“You all right?”
Dan shook his head again. “I need to find something to break or I’m gonna lose my shit. I was supposed to drive him home today. How the fuck did it come to this?”
Glenn spoke again, his tone low and soothing. “Nothing about something like this makes sense, dude. You look beat. You should get some rest.”
Max agreed. Dan had been at the hospital for… he didn’t even know how long. Too long. “Dan, go back to Carla’s and get some sleep. I’ll call you if anything happens.”
Dan scrubbed a hand over his face. “Yeah, I think I will. The others are headed back there anyway. Dad’s gone to pick up Flo. You’ll call us if anything happens?”
“Someone will,” Max promised.
Dan stared hard at Jed for a moment longer before he turned on his heel and walked away.
Max let out a shaky breath as the door closed behind him. He loved Dan like a brother, and his anguish was almost as hard to take as his own. His tired brain was beginning to scatter. Sooner or later, he was going to have to give in and get some sleep himself.
Glenn leaned against the bed rail. “I know how he feels. We had two weeks left on our tour before it all went to Hell. Paul, Raffi, Jed… they were all getting out. It didn’t have to be this way.”
“Jed was getting out?”
“Yeah. He hadn’t admitted it out loud, but we both knew he couldn’t go on. I don’t know if he would’ve left the Army completely, but he was done with frontline combat.” Glenn let out a heavy sigh. “It didn’t have to be this way,” he said again. “It was over, we were coming home…hewas coming home.”
Max felt stunned. He shouldn’t have, but a sickening sense of ironic injustice rushed over him. The world was so damn unfair. He trailed a cautious fingertip over the hard planes of Jed’s abdomen, the abdomen that sheltered the cause of this whole mess. “I can’t believe he managed to hide this out in the field.”
Glenn sighed. “He didn’t hide it as well as he wanted to. The others knew something was wrong. We’re trained to be observant, to see things people don’t want us to see. Trouble was, we’re also trained to conceal—to blend into the shadows and disappear. In the end, I think they all figured he’d finally had enough.”
“Finally?”
“It was a long tour, for Jed more than most. He gave a lot of his leave to Paul.”

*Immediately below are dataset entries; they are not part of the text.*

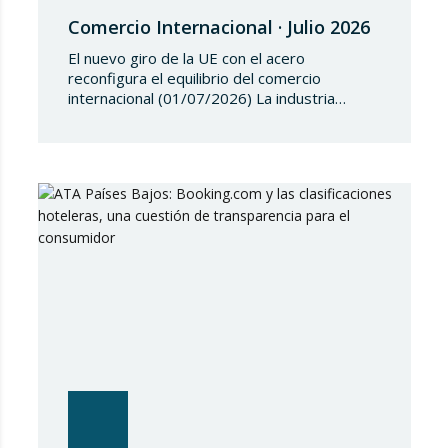
Comercio Internacional · Julio 2026
El nuevo giro de la UE con el acero
reconfigura el equilibrio del comercio
internacional (01/07/2026) La industria
siderúrgica europea ha iniciado una fase de
revisión de salvaguardias comerciales,
coincidiendo con un periodo de reajuste en
los flujos internacionales. La Comisión
Europea ha modificado las condiciones de
entrada de acero, estableciendo un
contingente arancelario de…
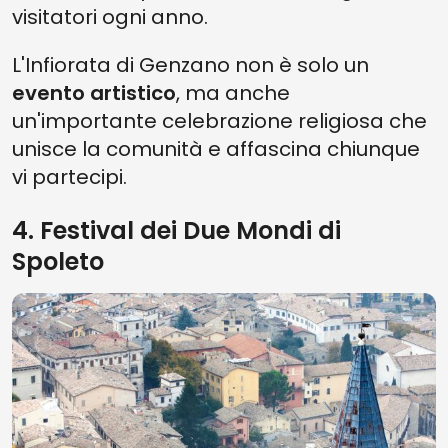
visitatori ogni anno.
L'Infiorata di Genzano non è solo un
evento artistico
, ma anche
un'importante celebrazione religiosa che
unisce la comunità e affascina chiunque
vi partecipi.
4. Festival dei Due Mondi di
Spoleto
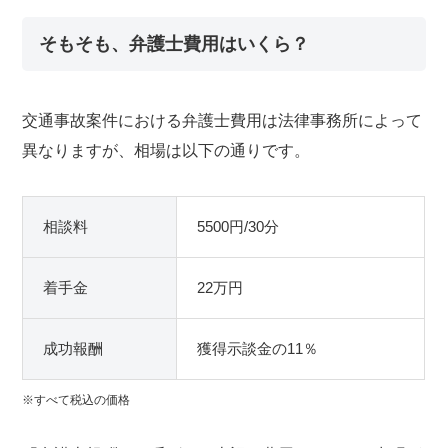
そもそも、弁護士費用はいくら？
交通事故案件における弁護士費用は法律事務所によって
異なりますが、相場は以下の通りです。
相談料
5500円/30分
着手金
22万円
成功報酬
獲得示談金の11％
※すべて税込の価格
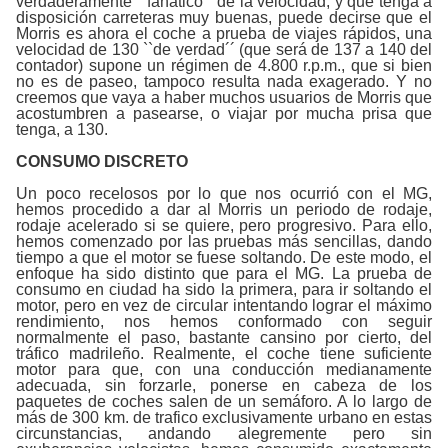
verdaderamente ``fanático´´ de la velocidad, y que tenga a
disposición carreteras muy buenas, puede decirse que el
Morris es ahora el coche a prueba de viajes rápidos, una
velocidad de 130 ``de verdad´´ (que será de 137 a 140 del
contador) supone un régimen de 4.800 r.p.m., que si bien
no es de paseo, tampoco resulta nada exagerado. Y no
creemos que vaya a haber muchos usuarios de Morris que
acostumbren a pasearse, o viajar por mucha prisa que
tenga, a 130.
CONSUMO DISCRETO
Un poco recelosos por lo que nos ocurrió con el MG,
hemos procedido a dar al Morris un periodo de rodaje,
rodaje acelerado si se quiere, pero progresivo. Para ello,
hemos comenzado por las pruebas más sencillas, dando
tiempo a que el motor se fuese soltando. De este modo, el
enfoque ha sido distinto que para el MG. La prueba de
consumo en ciudad ha sido la primera, para ir soltando el
motor, pero en vez de circular intentando lograr el máximo
rendimiento, nos hemos conformado con seguir
normalmente el paso, bastante cansino por cierto, del
tráfico madrileño. Realmente, el coche tiene suficiente
motor para que, con una conducción medianamente
adecuada, sin forzarle, ponerse en cabeza de los
paquetes de coches salen de un semáforo. A lo largo de
más de 300 km. de trafico exclusivamente urbano en estas
circunstancias, andando alegremente pero sin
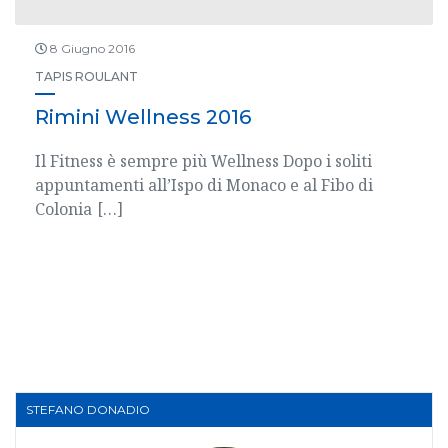
8 Giugno 2016
TAPIS ROULANT
Rimini Wellness 2016
Il Fitness è sempre più Wellness Dopo i soliti
appuntamenti all’Ispo di Monaco e al Fibo di
Colonia
[…]
STEFANO DONADIO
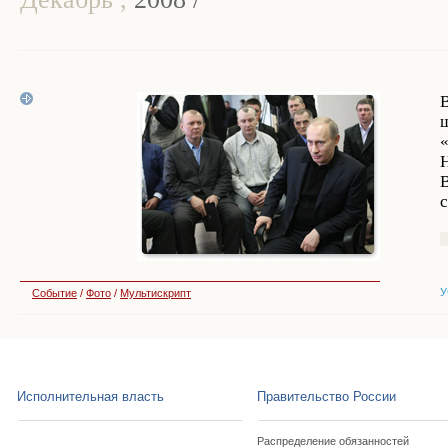
У
Событие
/
Фото
/
Мультискрипт
Исполнительная власть
Правительство России
Распределение обязанностей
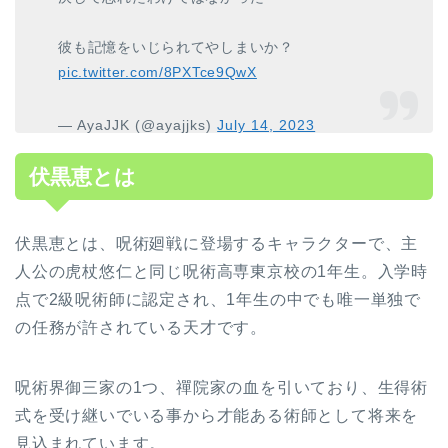
彼も記憶をいじられてやしまいか？
pic.twitter.com/8PXTce9QwX
— AyaJJK (@ayajjks)
July 14, 2023
伏黒恵とは
伏黒恵とは、呪術廻戦に登場するキャラクターで、主
人公の虎杖悠仁と同じ呪術高専東京校の1年生。入学時
点で2級呪術師に認定され、1年生の中でも唯一単独で
の任務が許されている天才です。
呪術界御三家の1つ、禪院家の血を引いており、生得術
式を受け継いでいる事から才能ある術師として将来を
見込まれています。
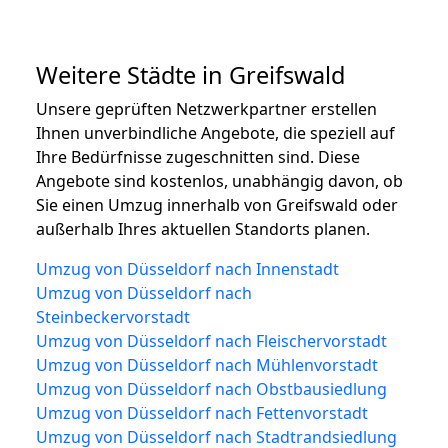
Weitere Städte in Greifswald
Unsere geprüften Netzwerkpartner erstellen
Ihnen unverbindliche Angebote, die speziell auf
Ihre Bedürfnisse zugeschnitten sind. Diese
Angebote sind kostenlos, unabhängig davon, ob
Sie einen Umzug innerhalb von Greifswald oder
außerhalb Ihres aktuellen Standorts planen.
Umzug von Düsseldorf nach Innenstadt
Umzug von Düsseldorf nach
Steinbeckervorstadt
Umzug von Düsseldorf nach Fleischervorstadt
Umzug von Düsseldorf nach Mühlenvorstadt
Umzug von Düsseldorf nach Obstbausiedlung
Umzug von Düsseldorf nach Fettenvorstadt
Umzug von Düsseldorf nach Stadtrandsiedlung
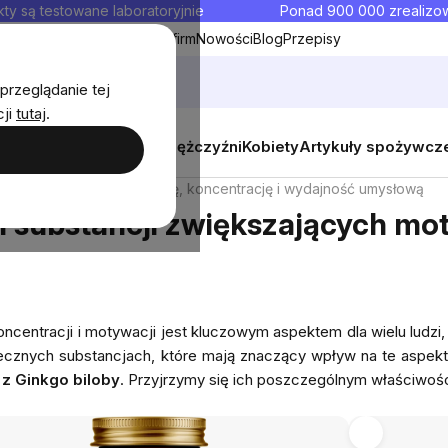
ty są testowane laboratoryjnie
Ponad 900 000 zrealiz
y
Współpraca hurtowa dla firm
Nowości
Blog
Przepisy
przeglądanie tej
cji
tutaj
.
y
Zestawy promocyjne
Mężczyźni
Kobiety
Artykuły spożywcz
 zwiększających motywację, koncentrację i wydajność umysłową
 substancji zwiększających mot
centracji i motywacji jest kluczowym aspektem dla wielu ludzi,
utecznych substancjach, które mają znaczący wpływ na te aspek
t z Ginkgo biloby
. Przyjrzymy się ich poszczególnym właściwo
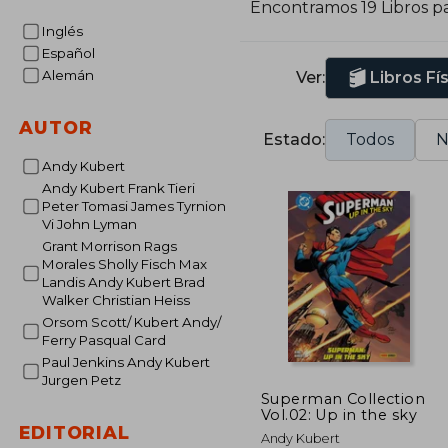
Encontramos 19 Libros p
A
Inglés
c
Español
Alemán
Ver:
Libros Fí
E
B
AUTOR
g
Estado:
Todos
N
T
Andy Kubert
Andy Kubert Frank Tieri
A
Peter Tomasi James Tyrnion
K
Vi John Lyman
Grant Morrison Rags
Morales Sholly Fisch Max
Landis Andy Kubert Brad
Walker Christian Heiss
Orsom Scott/ Kubert Andy/
Ferry Pasqual Card
Paul Jenkins Andy Kubert
Jurgen Petz
Superman Collection
Vol.02: Up in the sky
EDITORIAL
Andy Kubert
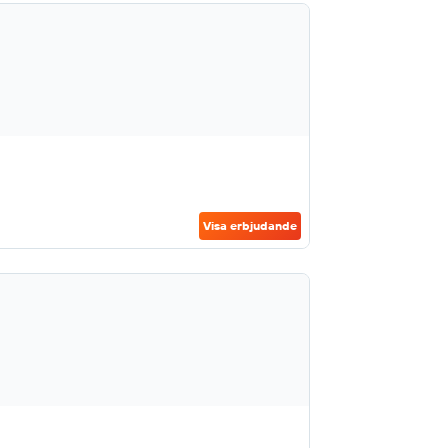
Visa erbjudande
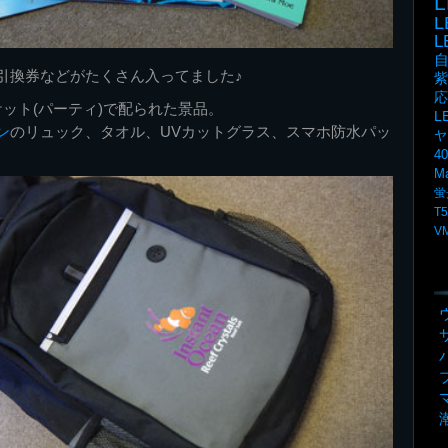
L
引換券などがたくさん入ってました♪
紫
応
ット(パーティ)で配られた景品。
L
ン
のリュック、タオル、UVカットグラス、スマホ防水パッ
ヤ
4
M
蛍
T5
V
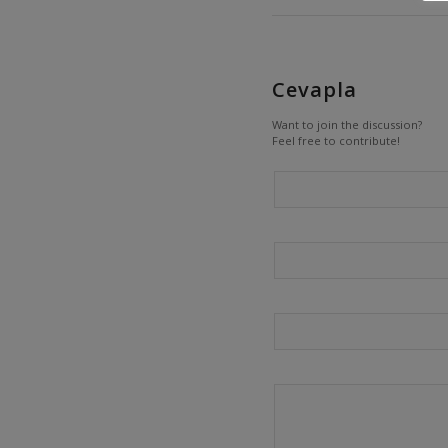
Cevapla
Want to join the discussion?
Feel free to contribute!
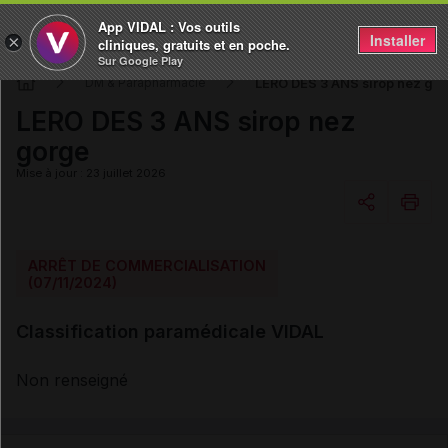
App VIDAL : Vos outils
Installer
×
cliniques, gratuits et en poche.
Sur Google Play
LERO DES 3 ANS sirop nez go
DM & Parapharmacie
LERO DES 3 ANS sirop nez
gorge
Mise à jour : 23 juillet 2026
Copier l'url
ARRÊT DE COMMERCIALISATION
(07/11/2024)
Email
Classification paramédicale VIDAL
Non renseigné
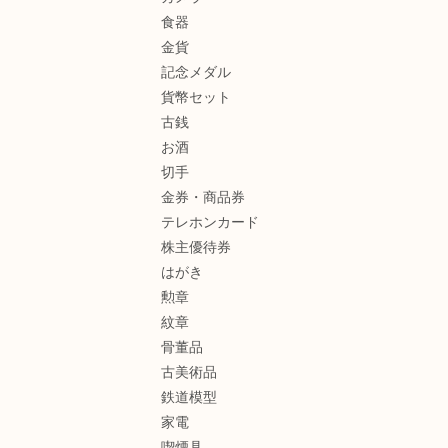
食器
金貨
記念メダル
貨幣セット
古銭
お酒
切手
金券・商品券
テレホンカード
株主優待券
はがき
勲章
紋章
骨董品
古美術品
鉄道模型
家電
喫煙具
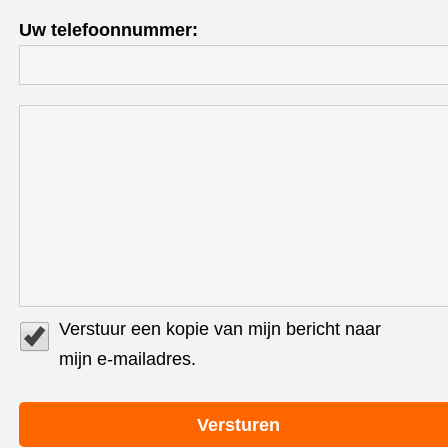
Uw telefoonnummer:
Verstuur een kopie van mijn bericht naar
mijn e-mailadres.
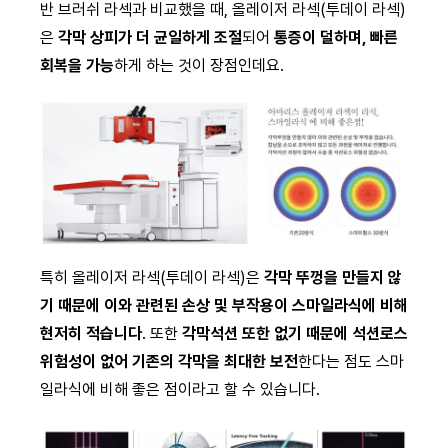
반 브러쉬 라섹과 비교했을 때, 올레이저 라섹(투데이 라섹)
은
각막 상피가 더 균일하게 조절
되어
통증이 덜하며, 빠른
회복을 가능
하게 하는 것이 장점인데요.
특히 올레이저 라섹(투데이 라섹)은
각막 뚜껑을 만들지 않
기 때문에 이와 관련된 손상 및 부작용이 스마일라식에 비해
현저히 적습니다
. 또한
각막석션 또한 없기 때문에 석션로스
위험성이 없어 기존의 각막을 최대한 보전
한다는 점도 스마
일라식에 비해 좋은 점이라고 할 수 있습니다.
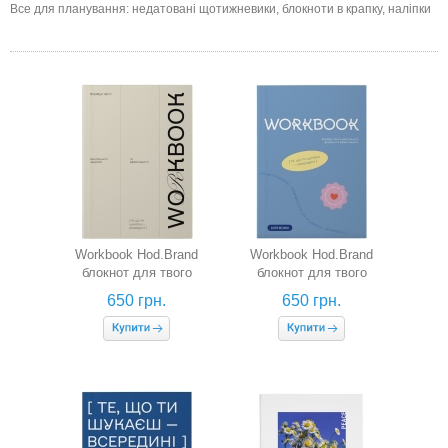
Все для планування: недатовані щотижневики, блокноти в крапку, наліпки
Workbook Hod.Brand
Workbook Hod.Brand
блокнот для твого
блокнот для твого
ментального здоров'я та
ментального здоров'я та
650 грн.
650 грн.
ефективності (бежевий)
ефективності (блакитний)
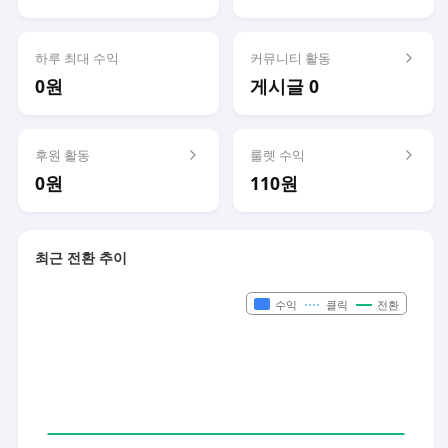
하루 최대 수익
커뮤니티 활동
0원
게시글 0
후원 활동
룰렛 수익
0원
110원
최근 전환 추이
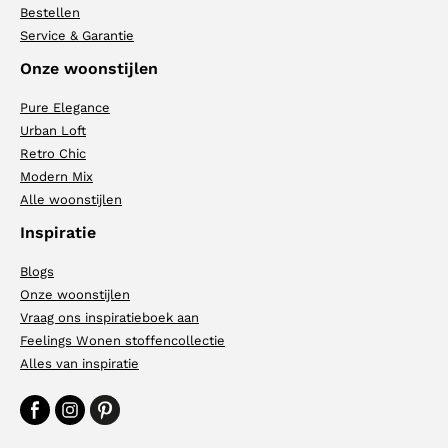
Bestellen
Service & Garantie
Onze woonstijlen
Pure Elegance
Urban Loft
Retro Chic
Modern Mix
Alle woonstijlen
Inspiratie
Blogs
Onze woonstijlen
Vraag ons inspiratieboek aan
Feelings Wonen stoffencollectie
Alles van inspiratie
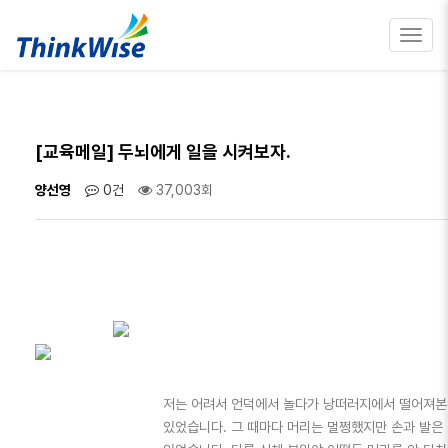
Toggl
navig
[교육메일] 두뇌에게 일을 시켜보자.
양선영
0건
37,003회
저는 어려서 언덕에서 놀다가 낭떠러지에서 떨어져본
있었습니다. 그 때마다 머리는 멀쩡했지만 손과 발은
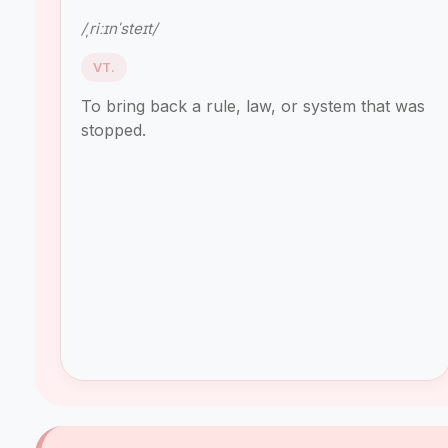
/ˌriːɪnˈsteɪt/
VT.
To bring back a rule, law, or system that was
stopped.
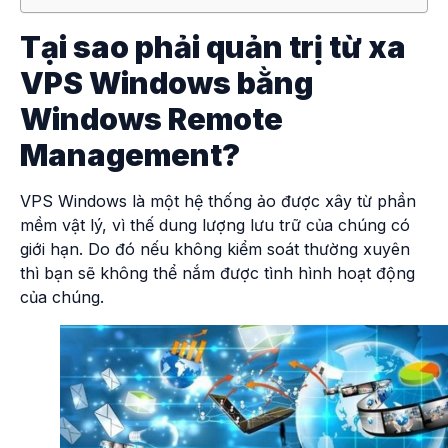
Tại sao phải quản trị từ xa
VPS Windows bằng
Windows Remote
Management?
VPS Windows là một hệ thống ảo được xây từ phần
mềm vật lý, vì thế dung lượng lưu trữ của chúng có
giới hạn. Do đó nếu không kiểm soát thường xuyên
thì bạn sẽ không thể nắm được tình hình hoạt động
của chúng.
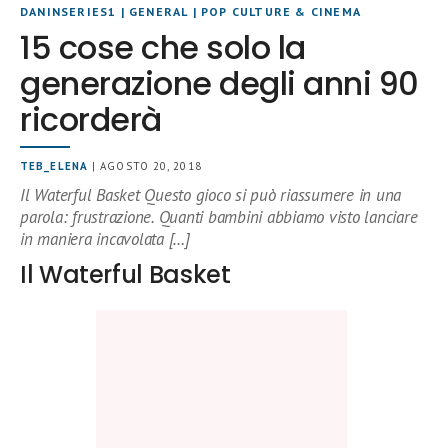
DANINSERIES1
|
GENERAL
|
POP CULTURE & CINEMA
15 cose che solo la
generazione degli anni 90
ricorderà
TEB_ELENA
| AGOSTO 20, 2018
Il Waterful Basket Questo gioco si può riassumere in una
parola: frustrazione. Quanti bambini abbiamo visto lanciare
in maniera incavolata […]
Il Waterful Basket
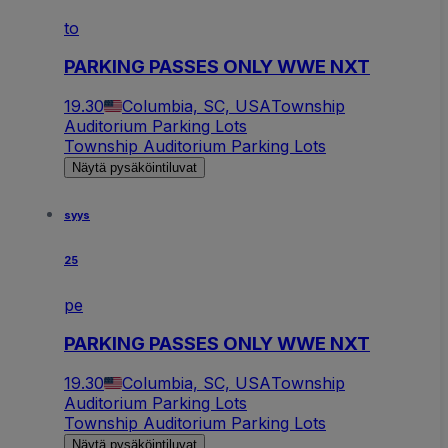
to
PARKING PASSES ONLY WWE NXT
19.30
Columbia, SC, USA
Township
Auditorium Parking Lots
Township Auditorium Parking Lots
Näytä pysäköintiluvat
syys
25
pe
PARKING PASSES ONLY WWE NXT
19.30
Columbia, SC, USA
Township
Auditorium Parking Lots
Township Auditorium Parking Lots
Näytä pysäköintiluvat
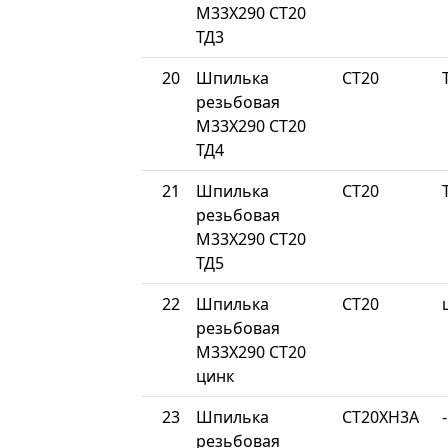
М33Х290 СТ20
ТД3
20
Шпилька
СТ20
резьбовая
М33Х290 СТ20
ТД4
21
Шпилька
СТ20
резьбовая
М33Х290 СТ20
ТД5
22
Шпилька
СТ20
резьбовая
М33Х290 СТ20
цинк
23
Шпилька
СТ20ХН3А
-
резьбовая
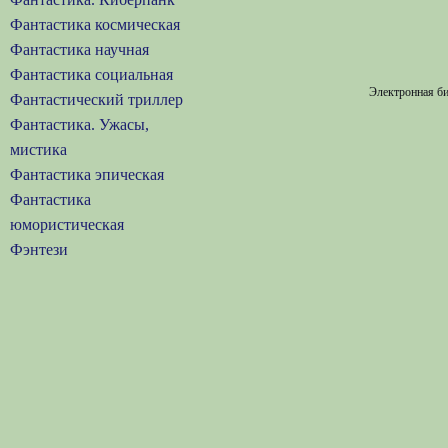
Фантастика космическая
Фантастика научная
Фантастика социальная
Электронная би
Фантастический триллер
Фантастика. Ужасы,
мистика
Фантастика эпическая
Фантастика
юмористическая
Фэнтези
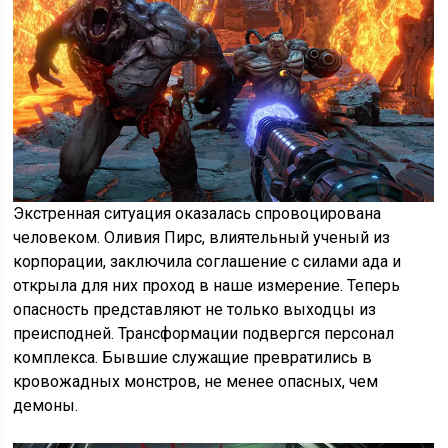
Экстренная ситуация оказалась спровоцирована
человеком. Оливия Пирс, влиятельный ученый из
корпорации, заключила соглашение с силами ада и
открыла для них проход в наше измерение. Теперь
опасность представляют не только выходцы из
преисподней. Трансформации подвергся персонал
комплекса. Бывшие служащие превратились в
кровожадных монстров, не менее опасных, чем
демоны.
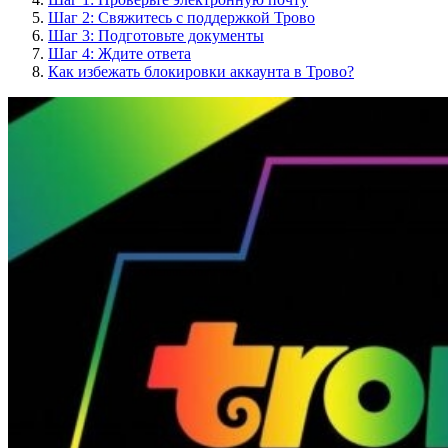
Шаг 2: Свяжитесь с поддержкой Трово
Шаг 3: Подготовьте документы
Шаг 4: Ждите ответа
Как избежать блокировки аккаунта в Трово?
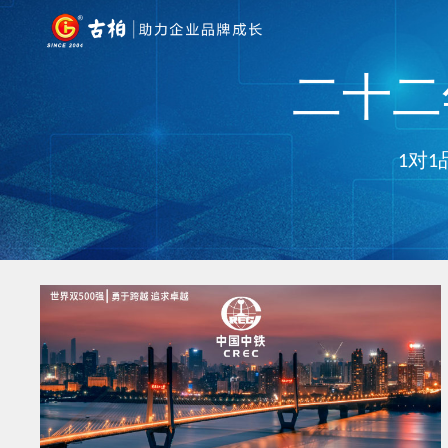
二十二年
1对1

“Does the rest of your team know he’s sick now?”
“Not yet. If he doesn’t wake his ass up soon, I’ll need to make some calls.”
Soon.The word struck a chord with Max. “You think he’s going to make it, don’t you?” Glenn’s eyes flickered, and Max knew he was right. “What makes you so sure?”
“Same reasons as you I’d imagine, though I guess we came to believe them in different ways.”
Max gestured for him to elaborate. He wasn’t sharp enough to talk in riddles.
Glenn shrugged. “I guess I figure he’s had his chance to check out, and he chose to live. Jed’s a stubborn fucker. I don’t think he’ll change his mind now.”
“You really believe that?”
“I do. Don’t you?”
MAXSLUMPEDforward and put his head on his arms. It was late, well after midnight, and after a day of being surrounded by the grief and worry of so many others, he was finally alone with his own.
Of course, he wasn’t really alone. Jed was there, but despite being bolstered by Glenn’s philosophical confidence, now, with the ghostlike nurses and beeping machines for company, Max’s faith was beginning to fade.
He eyed the slim stack of crumpled envelopes Glenn had left before he’d driven Luke and Saja back to the cabin in Jed’s truck to get some sleep. Letters. Jed’s letters to Nick, Dan, and Hector and Anna. There was even one for Belle, though not Tess. Jed must’ve written them before she was born.
Glenn said he’d left them for Jed to burn, so sure was he that he didn’t need them anymore, but Max wasn’t quite there yet, because even without the cardiac arrest, Jed’s condition hadn’t improved… his chance of survival hadn’t changed at all.
Max wanted to tear the letters to shreds, to obliterate them like they’d never existed, but he didn’t. The unthinkable had edged too close to reality to take that chance. He closed his eyes and pictured Jed scribbling the letters in some tented base camp on the other side of the world. Surrounded by death and violence, Max wondered if he’d ever imagined he’d fight his ultimate battle for life in a hospital in Oregon.
It felt good to rest his eyes. He let the invasive noise of the machines wash over him and reached out with his mind, straining every sense. Sometimes, when they were together at home in bed, he found himself dreaming of Jed, even though he was right there next to him. Most times he couldn’t remember the dreams, but sometimes he could, and what he found was a fantasy that was pretty much his reality. He dreamed of rainy days in front of the fire, of long summer evenings by the water. He dreamed of their present and the future he craved so badly.
He dreamed of a life that was so fucking possible, if only Jed could fight his way back.